やること >>
**A.** ストレスと心血管疾患についての文章から、次の問いに答えよ。
(i) 紹介されているレビューの掲載誌と掲載年は何か。
(ii) 心理的ストレスは、慢性的には何を促進する方向に働く可能性があるとされているか。
(iii) "allostasis"の維持機能に含まれるとして挙げられている系をすべて挙げよ。
**B.** ストレスと心血管疾患についての文章の続きを書け。

本文抜粋 >>
レビュー ストレス:心血管疾患への悪影響 "allostasis"
2007年 09月 25日
とくに、ストレスによる“心血管障害”という話を聞くと・・・いつも、それを思う
わかってるようで、わかってない、誤用も多い “ストレス” という言葉
実際、ストレスを回避あるいは軽減することでほんとに心血管疾患イベントは減少するのだろうか?それも言及されている。
Review The cardiovascular toll of stress
The Lancet 2007; 370:1089-1100
心理的ストレスは、交感神経・副交感神経のバランスとHPA系のトーンへの変化をもたらし、急性に、心筋梗塞、左室機能低下、不整脈など関係する状態、そして、慢性的には、動脈硬化プロセス促進的に働く可能性があるという
Sir William Osler“Emotional causes, violent exercise, and fevers all produce great increase in the rapidity of the heart's action. The extremely rapid action which follows fright may persist for days, or even weeks.”
情緒的な原因、激しい運動、熱はすべて心臓の動きを急激に増大させる。
この極端な変化が、恐怖をもたらし、それが数日、あるいは、数週間持続することがある
"allostasis"という言葉は、環境や心理的変化に対して生物学的ホメオスターシスを維持する過程をそうよぶ。この維持機能はHPA系、自律神経系、心血管、代謝、免疫系を含むもので、内的・外的ストレスから体を守る働きをする。

記録一覧 >>
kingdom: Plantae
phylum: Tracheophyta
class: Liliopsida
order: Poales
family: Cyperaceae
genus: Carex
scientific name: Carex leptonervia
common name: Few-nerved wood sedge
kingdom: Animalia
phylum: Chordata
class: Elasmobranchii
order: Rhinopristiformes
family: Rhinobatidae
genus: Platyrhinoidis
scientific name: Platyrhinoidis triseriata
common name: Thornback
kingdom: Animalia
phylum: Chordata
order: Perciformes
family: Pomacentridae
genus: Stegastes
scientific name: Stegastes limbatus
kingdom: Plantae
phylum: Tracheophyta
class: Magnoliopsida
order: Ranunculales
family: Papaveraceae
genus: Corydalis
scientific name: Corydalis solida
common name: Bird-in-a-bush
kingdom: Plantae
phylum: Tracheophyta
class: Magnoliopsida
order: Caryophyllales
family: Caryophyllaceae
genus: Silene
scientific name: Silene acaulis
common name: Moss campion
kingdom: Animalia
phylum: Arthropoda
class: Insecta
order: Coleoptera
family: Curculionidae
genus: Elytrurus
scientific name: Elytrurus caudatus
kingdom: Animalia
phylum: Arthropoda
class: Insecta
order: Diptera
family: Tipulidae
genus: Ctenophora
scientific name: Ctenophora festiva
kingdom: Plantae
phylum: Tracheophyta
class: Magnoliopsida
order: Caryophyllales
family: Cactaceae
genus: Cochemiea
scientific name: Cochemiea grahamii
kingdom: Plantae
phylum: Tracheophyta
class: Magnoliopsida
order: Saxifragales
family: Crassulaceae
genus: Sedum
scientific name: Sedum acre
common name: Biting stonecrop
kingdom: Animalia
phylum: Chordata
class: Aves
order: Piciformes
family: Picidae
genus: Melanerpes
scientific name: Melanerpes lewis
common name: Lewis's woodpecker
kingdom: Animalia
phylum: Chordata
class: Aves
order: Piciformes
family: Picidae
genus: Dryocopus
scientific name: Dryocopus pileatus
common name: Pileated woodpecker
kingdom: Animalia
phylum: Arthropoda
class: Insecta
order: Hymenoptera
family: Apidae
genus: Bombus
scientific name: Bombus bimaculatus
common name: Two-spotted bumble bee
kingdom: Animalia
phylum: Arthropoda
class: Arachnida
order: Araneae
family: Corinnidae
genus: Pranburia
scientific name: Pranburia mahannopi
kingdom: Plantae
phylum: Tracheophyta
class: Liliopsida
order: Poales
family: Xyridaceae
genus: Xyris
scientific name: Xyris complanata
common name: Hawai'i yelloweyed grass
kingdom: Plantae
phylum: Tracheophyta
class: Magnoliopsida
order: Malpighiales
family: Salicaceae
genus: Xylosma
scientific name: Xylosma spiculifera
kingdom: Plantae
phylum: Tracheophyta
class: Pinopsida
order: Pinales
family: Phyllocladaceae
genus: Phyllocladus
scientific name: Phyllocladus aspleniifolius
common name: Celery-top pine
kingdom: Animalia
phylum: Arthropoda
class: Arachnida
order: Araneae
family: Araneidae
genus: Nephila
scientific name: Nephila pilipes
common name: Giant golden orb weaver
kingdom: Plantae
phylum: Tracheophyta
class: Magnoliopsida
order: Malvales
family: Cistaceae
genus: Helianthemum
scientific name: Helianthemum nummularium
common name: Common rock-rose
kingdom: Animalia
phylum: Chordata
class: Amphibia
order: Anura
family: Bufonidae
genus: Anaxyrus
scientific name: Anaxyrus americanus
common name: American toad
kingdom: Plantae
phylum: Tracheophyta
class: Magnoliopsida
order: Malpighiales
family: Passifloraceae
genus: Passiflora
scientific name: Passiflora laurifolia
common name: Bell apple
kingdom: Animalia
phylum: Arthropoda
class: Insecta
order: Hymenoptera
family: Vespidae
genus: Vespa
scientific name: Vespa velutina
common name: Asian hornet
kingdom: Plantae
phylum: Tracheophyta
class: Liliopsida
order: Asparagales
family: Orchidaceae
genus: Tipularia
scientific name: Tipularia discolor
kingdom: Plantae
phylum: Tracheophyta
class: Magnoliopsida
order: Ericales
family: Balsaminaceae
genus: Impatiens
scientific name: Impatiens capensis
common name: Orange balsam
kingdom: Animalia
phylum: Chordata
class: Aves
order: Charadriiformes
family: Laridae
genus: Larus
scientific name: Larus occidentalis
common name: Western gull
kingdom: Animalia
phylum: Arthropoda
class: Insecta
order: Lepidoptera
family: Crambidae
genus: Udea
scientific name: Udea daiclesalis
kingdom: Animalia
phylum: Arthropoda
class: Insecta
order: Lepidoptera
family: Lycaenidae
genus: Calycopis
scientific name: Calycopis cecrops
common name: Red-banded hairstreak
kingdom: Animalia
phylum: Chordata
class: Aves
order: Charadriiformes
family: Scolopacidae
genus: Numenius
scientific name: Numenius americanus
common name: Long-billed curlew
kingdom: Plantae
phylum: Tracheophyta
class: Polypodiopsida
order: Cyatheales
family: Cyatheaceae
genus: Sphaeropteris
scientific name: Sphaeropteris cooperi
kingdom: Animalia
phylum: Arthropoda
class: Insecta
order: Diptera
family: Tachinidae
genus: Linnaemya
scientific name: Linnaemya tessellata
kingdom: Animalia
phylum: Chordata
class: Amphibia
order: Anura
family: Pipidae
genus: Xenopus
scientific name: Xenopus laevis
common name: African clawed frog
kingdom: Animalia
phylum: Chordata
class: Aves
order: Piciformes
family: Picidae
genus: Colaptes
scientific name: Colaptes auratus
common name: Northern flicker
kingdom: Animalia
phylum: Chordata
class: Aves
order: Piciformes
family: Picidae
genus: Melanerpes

回答 >>
**A.**
(i) The Lancet、2007年
(ii) 動脈硬化プロセス
(iii) HPA系、自律神経系、心血管、代謝、免疫系

**B.**
ストレス反応の活動性をもたらすおもなシステムは視床下部・脳幹に存在する。視床下部PVNに存在するcorticotropin-releasing hormoneやarginine-vasopressin neuronであり、橋や延髄に存在する青斑核-norepinephrine系。視床下部や下垂体への求心経路はさまざまなところから集まる。青斑核、他のnorepinephrine-releasing brainstem nuclei、感覚・情緒的トリガーからの皮質input、全身性mediator、たとえば炎症性サイトカインなどである。動物においてはserotonin刺激はニューロンでのcorticotropin-releasing hormoneを産生を刺激し、norepinephrineを産生し、青斑核のそれは副腎コルチコステロイド、GABA、corticotropin-releasing hormone、norepinephrine、いくつかのオピオイドペプチドにより抑制される。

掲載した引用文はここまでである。